Roseland had 26 shooting deaths in 2021, an increase from the previous year according to Chicago Sun-Times data.

== Notable people ==

- Anthony Beale (born 1967), member of the Chicago City Council. Beale was raised in Roseland and represents it as 9th Ward Alderman.
- J. Quinn Brisben (1934–2012), teacher, activist, and nominee of the Socialist Party USA in the 1992 United States presidential election. He was a resident of the Roseland neighborhood.
- Dick Butkus (1942–2023), football player. He was raised in Roseland.
- Deon Cole (born 1972), actor, comedian and screenwriter. He was a childhood resident of Roseland.
- Frederic R. DeYoung (1875–1934), Justice of the Supreme Court of Illinois. He was a childhood resident of Roseland prior to its annexation into the City of Chicago.
- Dennis DeYoung, Chuck Panozzo, and John Panozzo of the band Styx. The three began playing music in their teen years while living in Roseland, and in 1973 released a song called Earl of Roseland.
- Wilson Frost (1925–2018), member of the Chicago City Council from 1967 to 1987. He resided at 10816 South Parnell Avenue for a time.
- Howard Griffith, football player
- Larry Hoover (born 1950), criminal and founder of the Gangster Disciples. He lived at East 104th Street at the time of his arrest and sentencing for the murder of William Young.
- Anthony L. Krotiak (1915–1945), Private First Class in the United States Marine Corps and recipient of the Medal of Honor. He was raised in Roseland at 10733 South LaSalle Street.
- James Meeks (born 1956), pastor and former member of the Illinois Senate (2003–2013). He is a resident of Roseland.
- Eliot Ness (1903–1957) noted Prohibition Agent of the famed "Untouchables" in Chicago. He was raised in Roseland.
- Milton L. Olive III (1946–1965), Private first class in the United States Army during the Vietnam War and posthumous recipient of the Medal of Honor. Olive-Harvey College is named for him and Carmel Bernon Harvey Jr. He lived in Roseland.
- Robert Sandifer (1983–1994), a Black Disciples gang member killed in 1994 at eleven years of age
- Robert Shaw (born 1937), former member of the Chicago City Council and former commissioner of the Cook County Board of Review, formerly lived in Roseland
- Ralph Stob former president of Calvin College in Grand Rapids, Michigan.
- Arthur Swanson (1926–2010), member of the Illinois Senate from 1963 until 1971. He was a childhood resident of Roseland and represented it during his political career.
- Ernest Terrell (1939–2014), professional boxer and 25th Heavyweight Boxing Champion (1965–1967). He resided at 11136 S. Parnell Ave. for a time.
- John Ton (1826–1896), abolitionist. He was a longtime resident of what is now Roseland and resided at 316 West 103rd Street from 1893 until his death in 1896.

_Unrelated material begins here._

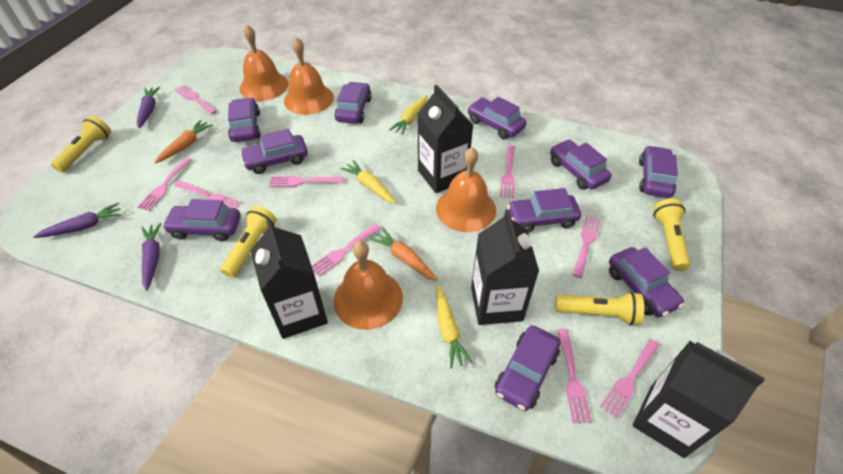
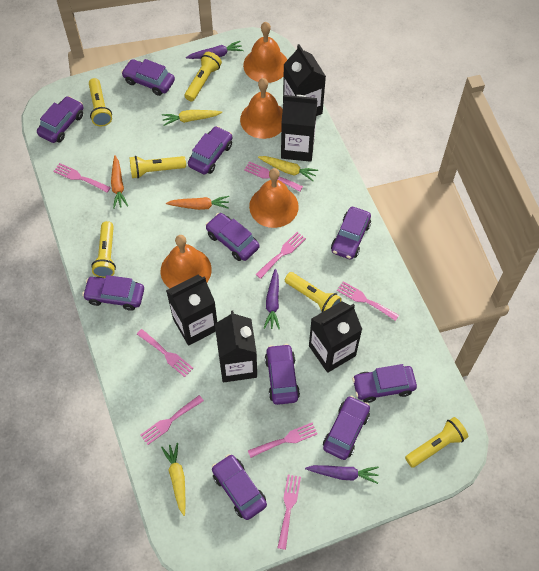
black carton: [250,220,328,339] [417,85,473,193] [471,210,539,325] [633,341,765,458] = 4 -> [166,275,217,346] [215,311,257,382] [281,95,317,162] [283,44,326,116] [309,301,362,373] = 5
pink fork: [137,157,192,211] [174,85,217,115] [174,180,241,209] [269,176,344,187] [311,224,381,277] [500,145,515,198] [558,329,592,423] [572,215,601,278] [600,339,659,419] = 9 -> [53,163,111,193] [137,329,193,377] [140,395,204,445] [244,161,303,192] [248,422,317,458] [256,232,306,279] [277,475,301,550] [337,281,399,321] = 8
yellow flashlight: [51,116,111,173] [220,206,277,278] [555,292,644,326] [654,199,690,271] = 4 -> [89,78,112,126] [91,221,116,278] [130,156,186,178] [184,52,222,101] [285,272,342,312] [405,417,468,468] = 6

- Paul Vallas (born 1953), first chief executive officer of the Chicago Public School system and candidate for the Democratic Party's nomination for governor in 2002. He was raised in Roseland.
- Robert Zemeckis (born 1952), film director whose credits include Back to the Future, Who Framed Roger Rabbit and Forrest Gump. He was raised in Roseland. The address 11344 Edbrooke mentioned in the film "The Polar Express" is the actual address where Zemeckis grew up.